Coincidence or Collusion?

The companies filed a joint motion to dismiss the employees' class action. Overlapping board members and the existence of multiple agreements were not evidence of a conspiracy, the companies said. In addition, the claim lacked evidence to describe how the alleged conspiracy occurred, the firms said.

The court, in rejecting the companies' arguments, said the employees had sufficiently supplied facts to suggest a unity of purpose, common design and understanding in an unlawful arrangement, and that the secrecy with which the agreements were reached suggested collusion rather than coincidence.

The overlapping board membership increased the plausibility of the claim because it “provided an opportunity to conspire and an opportunity for transfer of the requisite knowledge and intent regarding the bilateral agreements,” the court said, noting that the significant influence that Jobs had over four of the companies also increased the claim's plausibility.

The nearly identical alleged agreements, purportedly reached in secret, and the fact that they were not limited by geography, job function, product or time period support the inference that senior executives played a significant role in shaping the agreements. Inferring that such policies “would have been approved at the highest levels” was reasonable, the court said.

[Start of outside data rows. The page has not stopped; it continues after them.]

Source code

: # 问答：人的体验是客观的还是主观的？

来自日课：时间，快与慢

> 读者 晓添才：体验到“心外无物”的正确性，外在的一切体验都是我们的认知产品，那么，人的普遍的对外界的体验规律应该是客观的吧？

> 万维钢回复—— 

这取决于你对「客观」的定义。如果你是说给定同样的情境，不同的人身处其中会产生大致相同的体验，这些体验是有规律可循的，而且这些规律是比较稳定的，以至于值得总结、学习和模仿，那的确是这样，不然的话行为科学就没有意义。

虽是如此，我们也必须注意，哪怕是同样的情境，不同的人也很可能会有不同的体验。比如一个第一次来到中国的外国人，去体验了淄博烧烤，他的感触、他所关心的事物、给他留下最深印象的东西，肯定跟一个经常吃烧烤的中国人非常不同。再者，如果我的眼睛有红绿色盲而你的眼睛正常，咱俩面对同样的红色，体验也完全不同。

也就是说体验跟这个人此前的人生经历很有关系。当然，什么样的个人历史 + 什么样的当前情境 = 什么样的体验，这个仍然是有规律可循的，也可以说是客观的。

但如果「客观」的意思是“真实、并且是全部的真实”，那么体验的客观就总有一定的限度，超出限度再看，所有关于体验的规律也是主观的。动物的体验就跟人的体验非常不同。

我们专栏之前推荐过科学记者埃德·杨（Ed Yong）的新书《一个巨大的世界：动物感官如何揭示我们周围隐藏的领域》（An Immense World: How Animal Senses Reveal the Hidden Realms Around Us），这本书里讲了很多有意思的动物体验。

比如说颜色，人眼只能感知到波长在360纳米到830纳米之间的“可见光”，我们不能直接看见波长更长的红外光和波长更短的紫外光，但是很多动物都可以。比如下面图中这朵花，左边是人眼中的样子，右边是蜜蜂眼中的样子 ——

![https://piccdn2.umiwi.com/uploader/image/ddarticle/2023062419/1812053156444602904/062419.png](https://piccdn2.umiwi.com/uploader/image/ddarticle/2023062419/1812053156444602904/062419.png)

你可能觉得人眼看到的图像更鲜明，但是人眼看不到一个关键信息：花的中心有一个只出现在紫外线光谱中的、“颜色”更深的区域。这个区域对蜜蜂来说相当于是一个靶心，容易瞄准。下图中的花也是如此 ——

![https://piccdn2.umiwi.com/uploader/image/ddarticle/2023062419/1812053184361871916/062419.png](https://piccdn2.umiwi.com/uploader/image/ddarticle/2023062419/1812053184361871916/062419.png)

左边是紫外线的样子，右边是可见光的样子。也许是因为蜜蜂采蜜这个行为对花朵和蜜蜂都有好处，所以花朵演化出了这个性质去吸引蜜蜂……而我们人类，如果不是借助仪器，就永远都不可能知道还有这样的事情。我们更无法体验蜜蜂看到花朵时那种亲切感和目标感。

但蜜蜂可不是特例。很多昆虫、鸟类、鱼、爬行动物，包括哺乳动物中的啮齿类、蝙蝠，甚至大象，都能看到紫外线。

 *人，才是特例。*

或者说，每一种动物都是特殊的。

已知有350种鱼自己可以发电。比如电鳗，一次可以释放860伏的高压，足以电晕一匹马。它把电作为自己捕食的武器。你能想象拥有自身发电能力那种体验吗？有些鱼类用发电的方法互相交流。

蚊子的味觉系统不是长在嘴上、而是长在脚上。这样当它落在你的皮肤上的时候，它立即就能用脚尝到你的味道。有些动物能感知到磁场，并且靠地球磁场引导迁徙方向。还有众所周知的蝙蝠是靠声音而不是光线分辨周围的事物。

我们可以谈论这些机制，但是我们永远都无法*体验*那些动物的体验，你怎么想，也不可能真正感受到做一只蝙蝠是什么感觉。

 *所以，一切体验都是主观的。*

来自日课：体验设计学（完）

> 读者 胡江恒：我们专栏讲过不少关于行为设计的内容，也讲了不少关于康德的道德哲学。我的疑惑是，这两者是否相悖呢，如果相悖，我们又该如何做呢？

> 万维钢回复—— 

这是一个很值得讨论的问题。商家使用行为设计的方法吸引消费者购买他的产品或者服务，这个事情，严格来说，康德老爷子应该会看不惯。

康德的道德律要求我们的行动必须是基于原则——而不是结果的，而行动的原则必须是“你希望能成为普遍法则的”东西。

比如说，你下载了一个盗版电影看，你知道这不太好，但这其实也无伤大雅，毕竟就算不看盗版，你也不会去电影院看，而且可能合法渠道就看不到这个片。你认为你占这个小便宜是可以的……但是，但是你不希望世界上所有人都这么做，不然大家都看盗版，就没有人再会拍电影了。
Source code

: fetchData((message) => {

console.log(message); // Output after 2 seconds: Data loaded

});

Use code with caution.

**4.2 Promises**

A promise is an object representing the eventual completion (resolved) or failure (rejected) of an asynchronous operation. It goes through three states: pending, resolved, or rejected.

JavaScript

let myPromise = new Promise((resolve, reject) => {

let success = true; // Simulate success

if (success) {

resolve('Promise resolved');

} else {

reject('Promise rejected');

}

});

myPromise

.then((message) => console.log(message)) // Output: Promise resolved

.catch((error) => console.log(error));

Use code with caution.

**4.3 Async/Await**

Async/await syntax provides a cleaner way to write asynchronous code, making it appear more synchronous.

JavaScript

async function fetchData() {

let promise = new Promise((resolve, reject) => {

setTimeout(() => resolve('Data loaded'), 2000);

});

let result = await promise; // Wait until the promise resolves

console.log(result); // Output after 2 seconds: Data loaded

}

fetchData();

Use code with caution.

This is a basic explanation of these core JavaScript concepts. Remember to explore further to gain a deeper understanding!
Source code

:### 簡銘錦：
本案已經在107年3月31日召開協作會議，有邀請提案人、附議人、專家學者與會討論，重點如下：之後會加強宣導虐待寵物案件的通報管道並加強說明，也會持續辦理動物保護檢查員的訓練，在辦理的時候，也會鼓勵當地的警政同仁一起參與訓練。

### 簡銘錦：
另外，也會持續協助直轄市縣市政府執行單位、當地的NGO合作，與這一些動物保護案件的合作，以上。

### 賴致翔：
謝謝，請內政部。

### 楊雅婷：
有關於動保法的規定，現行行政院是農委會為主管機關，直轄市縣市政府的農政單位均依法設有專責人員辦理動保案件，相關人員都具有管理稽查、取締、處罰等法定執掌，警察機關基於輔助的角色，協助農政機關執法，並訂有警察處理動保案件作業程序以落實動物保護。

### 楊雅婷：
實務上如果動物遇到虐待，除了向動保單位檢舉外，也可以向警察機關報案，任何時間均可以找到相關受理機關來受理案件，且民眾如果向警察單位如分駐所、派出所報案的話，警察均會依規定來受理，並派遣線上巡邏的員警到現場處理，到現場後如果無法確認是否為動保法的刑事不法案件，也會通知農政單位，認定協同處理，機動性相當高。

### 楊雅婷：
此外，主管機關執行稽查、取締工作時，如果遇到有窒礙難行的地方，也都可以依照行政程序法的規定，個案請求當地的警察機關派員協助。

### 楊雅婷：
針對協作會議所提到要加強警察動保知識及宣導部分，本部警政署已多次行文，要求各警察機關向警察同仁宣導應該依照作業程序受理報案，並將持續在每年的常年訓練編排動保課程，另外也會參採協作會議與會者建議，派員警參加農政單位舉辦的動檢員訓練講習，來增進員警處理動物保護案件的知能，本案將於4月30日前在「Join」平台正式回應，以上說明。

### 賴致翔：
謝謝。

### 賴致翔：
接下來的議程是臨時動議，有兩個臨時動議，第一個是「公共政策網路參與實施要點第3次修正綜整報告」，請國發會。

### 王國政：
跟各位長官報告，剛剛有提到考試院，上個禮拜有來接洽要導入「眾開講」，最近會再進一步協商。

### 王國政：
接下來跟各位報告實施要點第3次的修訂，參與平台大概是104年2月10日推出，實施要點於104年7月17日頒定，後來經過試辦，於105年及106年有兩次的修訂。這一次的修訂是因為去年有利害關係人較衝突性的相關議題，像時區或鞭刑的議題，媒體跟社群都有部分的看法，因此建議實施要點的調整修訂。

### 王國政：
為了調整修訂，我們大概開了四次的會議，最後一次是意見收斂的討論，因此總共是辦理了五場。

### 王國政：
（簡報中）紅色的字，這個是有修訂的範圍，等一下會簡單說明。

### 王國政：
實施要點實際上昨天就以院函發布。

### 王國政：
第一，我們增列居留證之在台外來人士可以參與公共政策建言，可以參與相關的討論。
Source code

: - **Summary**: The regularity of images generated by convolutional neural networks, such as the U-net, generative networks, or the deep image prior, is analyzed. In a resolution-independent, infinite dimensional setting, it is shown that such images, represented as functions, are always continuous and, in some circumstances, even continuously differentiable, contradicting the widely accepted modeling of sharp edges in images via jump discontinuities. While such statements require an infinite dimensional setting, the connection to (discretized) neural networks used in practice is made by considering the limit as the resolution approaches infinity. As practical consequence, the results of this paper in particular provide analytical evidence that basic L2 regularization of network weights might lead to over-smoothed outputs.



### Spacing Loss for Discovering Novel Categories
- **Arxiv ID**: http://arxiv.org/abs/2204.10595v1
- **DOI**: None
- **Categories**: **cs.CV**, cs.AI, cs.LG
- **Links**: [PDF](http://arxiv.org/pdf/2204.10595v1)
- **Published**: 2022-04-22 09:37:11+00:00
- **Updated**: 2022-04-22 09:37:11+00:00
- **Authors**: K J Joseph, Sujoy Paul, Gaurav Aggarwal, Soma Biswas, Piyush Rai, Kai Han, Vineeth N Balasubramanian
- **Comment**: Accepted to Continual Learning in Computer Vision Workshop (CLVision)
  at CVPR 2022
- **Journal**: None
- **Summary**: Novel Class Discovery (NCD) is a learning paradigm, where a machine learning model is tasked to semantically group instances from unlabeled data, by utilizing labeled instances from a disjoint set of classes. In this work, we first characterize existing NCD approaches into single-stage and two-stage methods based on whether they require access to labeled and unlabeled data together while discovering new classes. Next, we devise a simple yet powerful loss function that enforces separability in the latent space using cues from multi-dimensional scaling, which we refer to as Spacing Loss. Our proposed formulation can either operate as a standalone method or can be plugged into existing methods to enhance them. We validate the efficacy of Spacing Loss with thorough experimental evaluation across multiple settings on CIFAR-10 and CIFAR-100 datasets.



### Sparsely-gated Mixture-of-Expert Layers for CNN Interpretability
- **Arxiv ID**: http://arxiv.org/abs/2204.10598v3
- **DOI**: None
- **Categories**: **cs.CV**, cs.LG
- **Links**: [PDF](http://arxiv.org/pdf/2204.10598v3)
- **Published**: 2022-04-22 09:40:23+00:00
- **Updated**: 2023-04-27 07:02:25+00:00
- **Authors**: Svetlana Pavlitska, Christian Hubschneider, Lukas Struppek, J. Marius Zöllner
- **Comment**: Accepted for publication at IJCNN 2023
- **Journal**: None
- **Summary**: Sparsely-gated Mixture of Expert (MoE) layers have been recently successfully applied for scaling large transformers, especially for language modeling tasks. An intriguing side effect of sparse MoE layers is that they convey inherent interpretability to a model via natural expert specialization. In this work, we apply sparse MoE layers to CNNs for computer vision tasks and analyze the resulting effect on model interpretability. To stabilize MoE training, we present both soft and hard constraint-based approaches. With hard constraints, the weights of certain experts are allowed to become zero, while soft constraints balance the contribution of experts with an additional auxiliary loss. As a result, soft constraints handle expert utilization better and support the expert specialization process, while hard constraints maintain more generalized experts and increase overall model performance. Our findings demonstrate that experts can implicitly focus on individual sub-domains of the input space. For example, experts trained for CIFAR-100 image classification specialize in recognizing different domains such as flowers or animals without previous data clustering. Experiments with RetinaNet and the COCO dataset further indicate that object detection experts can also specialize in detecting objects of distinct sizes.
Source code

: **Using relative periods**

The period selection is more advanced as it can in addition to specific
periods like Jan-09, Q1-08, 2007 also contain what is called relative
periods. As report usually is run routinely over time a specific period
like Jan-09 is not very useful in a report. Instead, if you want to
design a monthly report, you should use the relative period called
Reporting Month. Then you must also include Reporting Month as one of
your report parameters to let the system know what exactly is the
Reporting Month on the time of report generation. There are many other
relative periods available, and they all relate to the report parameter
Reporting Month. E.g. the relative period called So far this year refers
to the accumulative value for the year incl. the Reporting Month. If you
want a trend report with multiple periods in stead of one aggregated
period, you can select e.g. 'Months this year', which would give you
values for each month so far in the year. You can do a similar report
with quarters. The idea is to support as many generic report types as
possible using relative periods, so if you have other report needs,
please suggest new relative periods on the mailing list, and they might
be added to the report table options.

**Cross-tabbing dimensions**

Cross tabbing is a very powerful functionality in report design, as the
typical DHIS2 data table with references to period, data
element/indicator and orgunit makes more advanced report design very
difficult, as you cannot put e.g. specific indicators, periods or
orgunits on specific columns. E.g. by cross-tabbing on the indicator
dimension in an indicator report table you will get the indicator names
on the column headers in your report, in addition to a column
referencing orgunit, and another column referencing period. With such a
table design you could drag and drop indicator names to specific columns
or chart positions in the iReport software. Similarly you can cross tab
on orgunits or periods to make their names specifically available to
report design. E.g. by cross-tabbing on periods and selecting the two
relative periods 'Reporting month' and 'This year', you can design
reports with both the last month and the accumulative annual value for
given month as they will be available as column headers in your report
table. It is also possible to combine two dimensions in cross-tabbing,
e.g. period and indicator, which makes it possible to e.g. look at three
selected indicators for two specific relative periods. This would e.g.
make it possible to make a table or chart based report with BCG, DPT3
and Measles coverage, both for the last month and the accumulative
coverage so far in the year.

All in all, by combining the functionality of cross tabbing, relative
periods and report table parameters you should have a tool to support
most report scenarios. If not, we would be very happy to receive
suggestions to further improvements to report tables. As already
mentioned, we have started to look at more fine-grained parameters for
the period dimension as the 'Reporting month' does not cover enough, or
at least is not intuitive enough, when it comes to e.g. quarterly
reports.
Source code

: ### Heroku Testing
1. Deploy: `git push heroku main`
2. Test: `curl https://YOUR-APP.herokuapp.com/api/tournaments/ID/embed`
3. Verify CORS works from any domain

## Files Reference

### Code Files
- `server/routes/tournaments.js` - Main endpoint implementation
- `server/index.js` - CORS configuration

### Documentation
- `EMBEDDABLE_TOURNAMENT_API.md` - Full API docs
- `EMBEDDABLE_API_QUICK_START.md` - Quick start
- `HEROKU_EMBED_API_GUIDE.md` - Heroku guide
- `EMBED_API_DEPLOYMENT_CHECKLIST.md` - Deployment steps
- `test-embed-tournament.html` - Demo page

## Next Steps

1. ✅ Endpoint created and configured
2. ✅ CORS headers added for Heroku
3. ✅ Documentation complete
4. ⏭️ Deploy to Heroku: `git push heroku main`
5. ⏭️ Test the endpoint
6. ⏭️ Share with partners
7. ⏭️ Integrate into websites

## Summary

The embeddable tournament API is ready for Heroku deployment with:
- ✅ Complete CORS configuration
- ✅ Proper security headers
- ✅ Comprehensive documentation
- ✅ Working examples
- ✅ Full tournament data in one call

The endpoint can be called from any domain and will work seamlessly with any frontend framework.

Addressing the conspiracy claim's plausibility, the court said that the employees had adequately alleged the ripple effect that cold calling can have on compensation by posing a “plausible scenario as to how, in light of basic economic principles, these agreements formed an overarching conspiracy that resulted in artificially lowered salaries,” which could “commonly impact all salaried employees of the participating companies.” The court denied the companies' motion to dismiss the employees' claim.